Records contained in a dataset

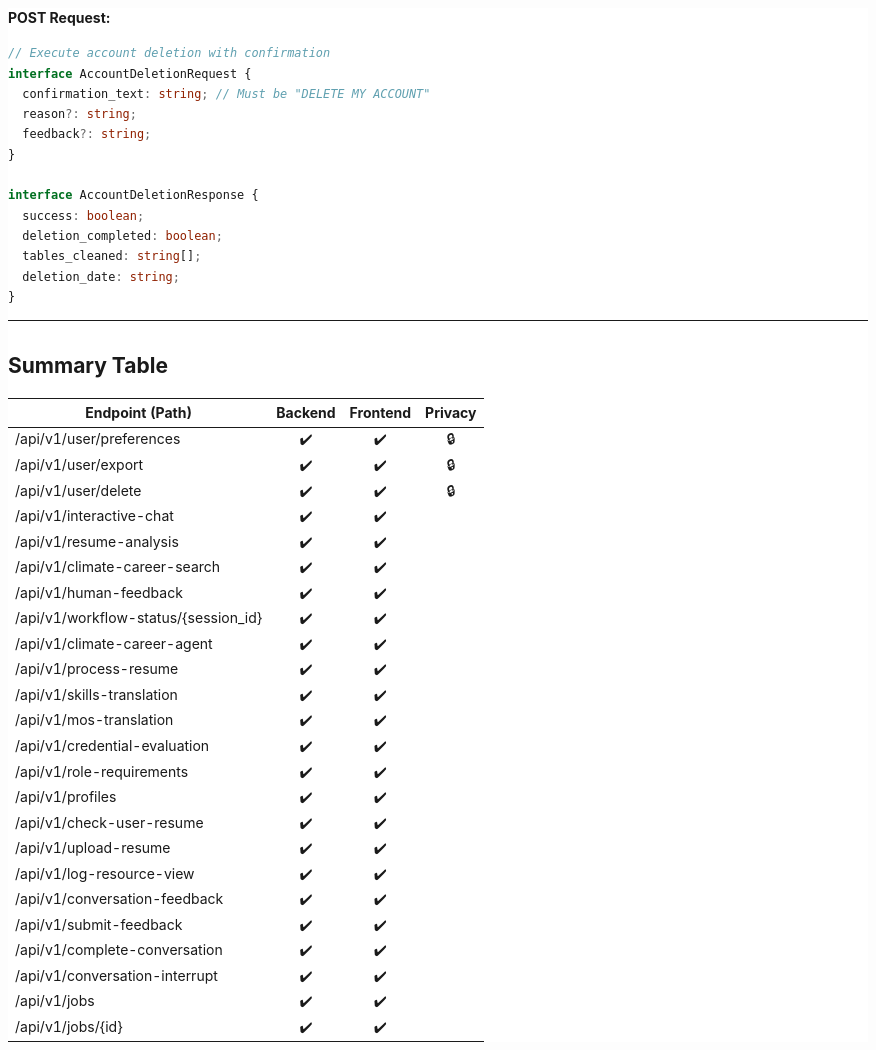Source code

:**POST Request:**
```typescript
// Execute account deletion with confirmation
interface AccountDeletionRequest {
  confirmation_text: string; // Must be "DELETE MY ACCOUNT"
  reason?: string;
  feedback?: string;
}

interface AccountDeletionResponse {
  success: boolean;
  deletion_completed: boolean;
  tables_cleaned: string[];
  deletion_date: string;
}
```

---

## Summary Table

| Endpoint (Path)                        | Backend | Frontend | Privacy |
|-----------------------------------------|:-------:|:--------:|:-------:|
| /api/v1/user/preferences                |   ✔️    |    ✔️    |   🔒   |
| /api/v1/user/export                     |   ✔️    |    ✔️    |   🔒   |
| /api/v1/user/delete                     |   ✔️    |    ✔️    |   🔒   |
| /api/v1/interactive-chat                |   ✔️    |    ✔️    |        |
| /api/v1/resume-analysis                 |   ✔️    |    ✔️    |        |
| /api/v1/climate-career-search           |   ✔️    |    ✔️    |        |
| /api/v1/human-feedback                  |   ✔️    |    ✔️    |        |
| /api/v1/workflow-status/{session_id}    |   ✔️    |    ✔️    |        |
| /api/v1/climate-career-agent            |   ✔️    |    ✔️    |        |
| /api/v1/process-resume                  |   ✔️    |    ✔️    |        |
| /api/v1/skills-translation              |   ✔️    |    ✔️    |        |
| /api/v1/mos-translation                 |   ✔️    |    ✔️    |        |
| /api/v1/credential-evaluation           |   ✔️    |    ✔️    |        |
| /api/v1/role-requirements               |   ✔️    |    ✔️    |        |
| /api/v1/profiles                        |   ✔️    |    ✔️    |        |
| /api/v1/check-user-resume               |   ✔️    |    ✔️    |        |
| /api/v1/upload-resume                   |   ✔️    |    ✔️    |        |
| /api/v1/log-resource-view               |   ✔️    |    ✔️    |        |
| /api/v1/conversation-feedback           |   ✔️    |    ✔️    |        |
| /api/v1/submit-feedback                 |   ✔️    |    ✔️    |        |
| /api/v1/complete-conversation           |   ✔️    |    ✔️    |        |
| /api/v1/conversation-interrupt          |   ✔️    |    ✔️    |        |
| /api/v1/jobs                            |   ✔️    |    ✔️    |        |
| /api/v1/jobs/{id}                       |   ✔️    |    ✔️    |        |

### Task goal
From the first line to the last, repeat the records exactly, leaving out the pictures.

### Reply
Source code

:**POST Request:**
```typescript
// Execute account deletion with confirmation
interface AccountDeletionRequest {
  confirmation_text: string; // Must be "DELETE MY ACCOUNT"
  reason?: string;
  feedback?: string;
}

interface AccountDeletionResponse {
  success: boolean;
  deletion_completed: boolean;
  tables_cleaned: string[];
  deletion_date: string;
}
```

---

## Summary Table

| Endpoint (Path)                        | Backend | Frontend | Privacy |
|-----------------------------------------|:-------:|:--------:|:-------:|
| /api/v1/user/preferences                |   ✔️    |    ✔️    |   🔒   |
| /api/v1/user/export                     |   ✔️    |    ✔️    |   🔒   |
| /api/v1/user/delete                     |   ✔️    |    ✔️    |   🔒   |
| /api/v1/interactive-chat                |   ✔️    |    ✔️    |        |
| /api/v1/resume-analysis                 |   ✔️    |    ✔️    |        |
| /api/v1/climate-career-search           |   ✔️    |    ✔️    |        |
| /api/v1/human-feedback                  |   ✔️    |    ✔️    |        |
| /api/v1/workflow-status/{session_id}    |   ✔️    |    ✔️    |        |
| /api/v1/climate-career-agent            |   ✔️    |    ✔️    |        |
| /api/v1/process-resume                  |   ✔️    |    ✔️    |        |
| /api/v1/skills-translation              |   ✔️    |    ✔️    |        |
| /api/v1/mos-translation                 |   ✔️    |    ✔️    |        |
| /api/v1/credential-evaluation           |   ✔️    |    ✔️    |        |
| /api/v1/role-requirements               |   ✔️    |    ✔️    |        |
| /api/v1/profiles                        |   ✔️    |    ✔️    |        |
| /api/v1/check-user-resume               |   ✔️    |    ✔️    |        |
| /api/v1/upload-resume                   |   ✔️    |    ✔️    |        |
| /api/v1/log-resource-view               |   ✔️    |    ✔️    |        |
| /api/v1/conversation-feedback           |   ✔️    |    ✔️    |        |
| /api/v1/submit-feedback                 |   ✔️    |    ✔️    |        |
| /api/v1/complete-conversation           |   ✔️    |    ✔️    |        |
| /api/v1/conversation-interrupt          |   ✔️    |    ✔️    |        |
| /api/v1/jobs                            |   ✔️    |    ✔️    |        |
| /api/v1/jobs/{id}                       |   ✔️    |    ✔️    |        |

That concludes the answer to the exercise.